William Gallagher earned his first camera while in high school by selling magazines. He began his professional photography career with the Sporting Digest in Flint in 1946. The following year he moved to the Flint Journal and within a few months became a staff photographer, a position he would hold until his death.
William Gallagher died of meningitis at age 52.

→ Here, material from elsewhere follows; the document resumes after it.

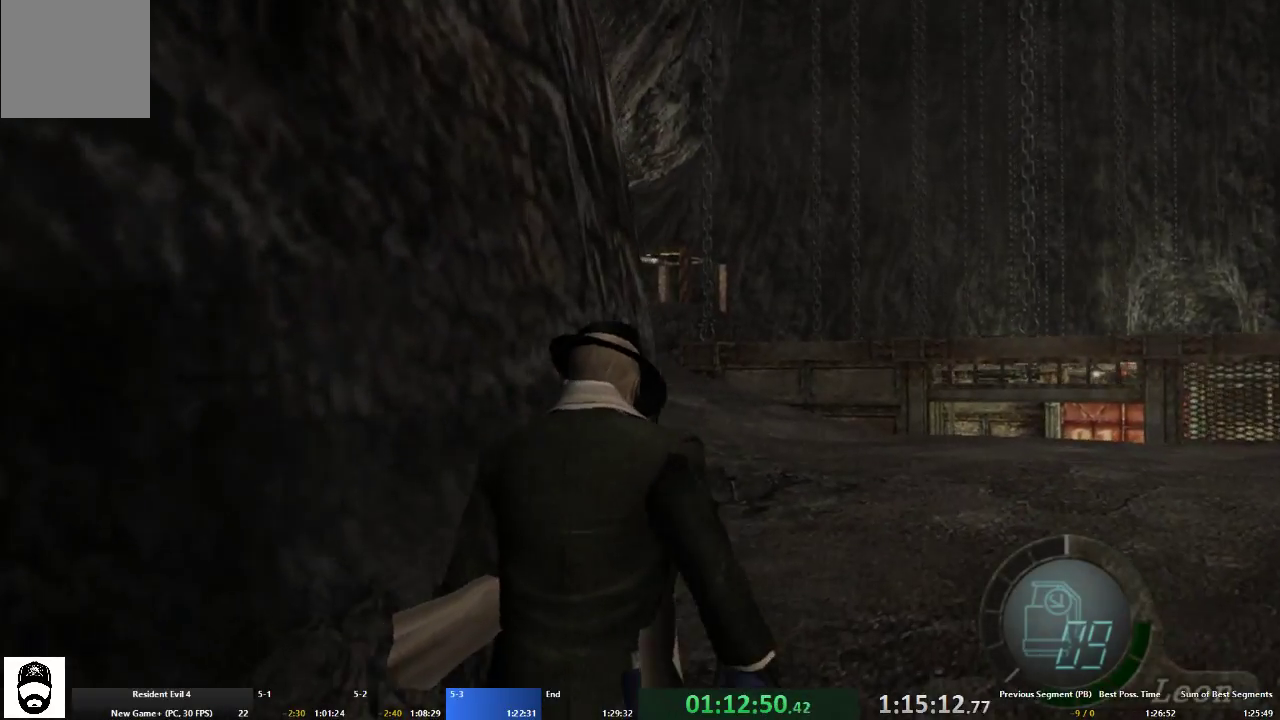
{"buttons": ["A"], "left_stick": "up", "right_stick": "center", "events": []}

William Gallagher snapped his Pulitzer-winning photo at a Labor Day rally in Flint Park. Democratic presidential candidate Adlai Stevenson was seated on a platform with Michigan Governor G. Mennen Williams. William Gallagher, kneeling at the base of the platform, took a photo of Stevenson seated with his legs crossed, which revealed a hole in the bottom of his right shoe. Because of Gallagher's position, he had to take this photo without looking through the shutter first. He didn't take the photo seriously and didn't think the Journal would publish it since they endorsed Stevenson's Republican opponent Dwight D. Eisenhower, so he gave it to his editor saying "I just finished this for the hell of it. I don't suppose a Republican paper would want to use it." However, the Journal ran the photo on the front page. The New York Times wrote that Gallagher's photo was "one of the outstanding pictures of the campaign", perhaps because it contrasted with Stevenson's serious, patrician image. Stevenson was sent an "avalanche" of shoes by people who saw the imageand when Gallagher won the Pulitzer Stevenson sent him a telegram reading "Glad to hear you won with a hole in one."
Gallagher's colleagues described him as "a boisterous, flamboyant character" who had good relationships with local police and government officials. He was fond of pranks, once lighting a cherry bomb inside the police department and watching the officers scramble, while another time he commandeered a police helicopter while covering a story.